Requirements of downloadable databases
Downloadable databases should be as accessible and as up-to-date as
possible.
The accessibility can be improved by using
-
a well-known format for the file containing the data (DBF or TXT) and the
accompanying text files (DOC or TXT),
-
a well-known or easy interpretable structure of the data file, e.g. the
IPGRI Multicrop Passport Descriptor list,
-
standard of interpretable coding, i.e.
-
standard coding systems such as the codes defined in the IPGRI Multicrop
Passport Descriptor list, the ISOŠ country codes or the FAO institution
codes, or
-
local codes accompanied by decoding information in a separate file,
The data sets should not be too large and have a relevant coverage.
Providing the user with a tool to browse or query the data might be
helpful, though most users can be expected to have access to some database
or other software that is able to provide this functionality.
It is advisable to bundle and compress all relevant file in one ZIP
file. Relevant files include:
-
the data file(s),
-
the file(s) containing the information needed to decode the codes used
in the data file(s),
-
the file describing the structure of the data and decode file(s), and
-
a file called something like READ_ME.TXT with some nice words and a short
description of the content of all other files.
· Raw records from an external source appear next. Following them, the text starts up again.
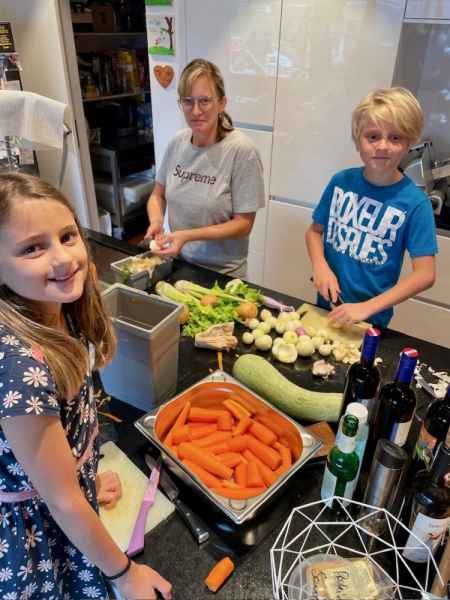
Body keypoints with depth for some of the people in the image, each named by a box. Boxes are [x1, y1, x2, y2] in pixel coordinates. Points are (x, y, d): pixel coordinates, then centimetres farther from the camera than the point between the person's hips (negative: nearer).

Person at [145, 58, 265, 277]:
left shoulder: (242, 151, -20)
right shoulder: (177, 143, -5)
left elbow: (243, 224, -17)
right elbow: (158, 195, 7)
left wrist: (189, 235, -25)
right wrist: (156, 222, -14)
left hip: (222, 272, -4)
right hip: (178, 261, 5)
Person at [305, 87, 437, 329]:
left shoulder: (415, 203, -17)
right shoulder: (341, 181, -8)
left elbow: (425, 274, -17)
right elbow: (315, 231, 3)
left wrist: (367, 307, -25)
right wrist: (320, 266, -16)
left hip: (372, 319, -3)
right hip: (327, 304, 3)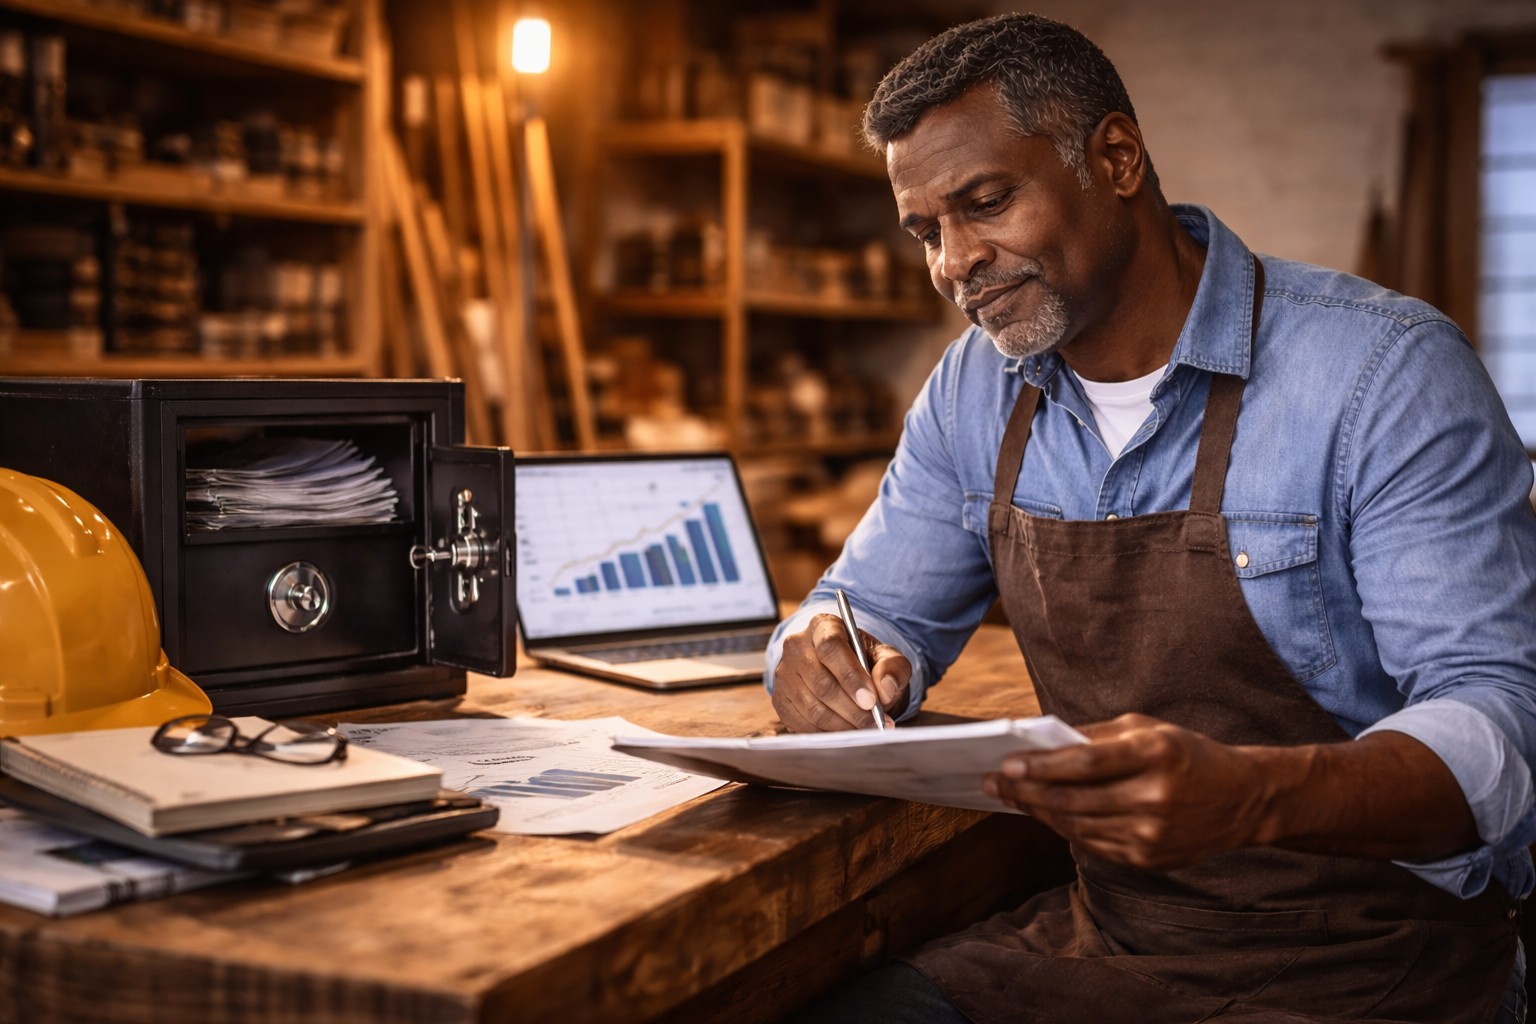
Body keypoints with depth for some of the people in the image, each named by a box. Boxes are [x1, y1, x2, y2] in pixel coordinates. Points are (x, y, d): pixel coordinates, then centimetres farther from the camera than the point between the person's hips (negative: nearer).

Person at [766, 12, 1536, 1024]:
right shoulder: (975, 390, 5)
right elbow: (875, 608, 14)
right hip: (1101, 934, 5)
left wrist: (1245, 795, -41)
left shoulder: (1384, 371, -15)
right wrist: (831, 662, -12)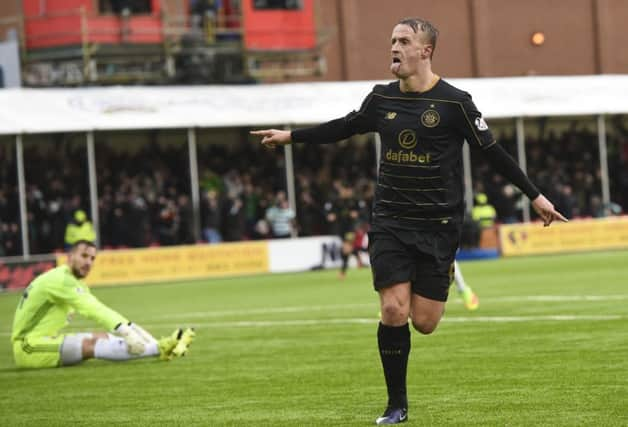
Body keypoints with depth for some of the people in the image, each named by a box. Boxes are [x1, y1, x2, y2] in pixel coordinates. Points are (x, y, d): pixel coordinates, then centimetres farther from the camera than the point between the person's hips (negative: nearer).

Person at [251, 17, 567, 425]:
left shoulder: (454, 102, -7)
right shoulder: (382, 99, 4)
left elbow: (494, 153, -1)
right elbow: (343, 127, 22)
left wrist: (535, 196, 1)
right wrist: (290, 136, 23)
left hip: (438, 224, -2)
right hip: (391, 221, 3)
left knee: (424, 322, -4)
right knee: (393, 312, -10)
To keep the files as up-to-date as possible, automatic procedures can be
developed that refresh the files when appropriate. One might even consider
automatic distribution of updated versions to important users via Email.
Final steps
Once the ZIP files are available they have to be put on the net, and
referenced in HTML documents on the net. If no local server is available
and/or knowledge of HTML is lacking, a member of the Internet Advisory
Group (e.g. CGN,IPGRI, NGB, ZADI) should be approached. They will provide
you with a simple solution within minutes.
Conclusion
Downloadable databases, accompanied by information for their interpretation
and compressed in ZIP files, provide an attractive way of providing access
to databases. They should be considered as a option in addition to providing
access via on-line searchable databases. Since the technology needed is
available in any genebank, the databases can be on the net within weeks.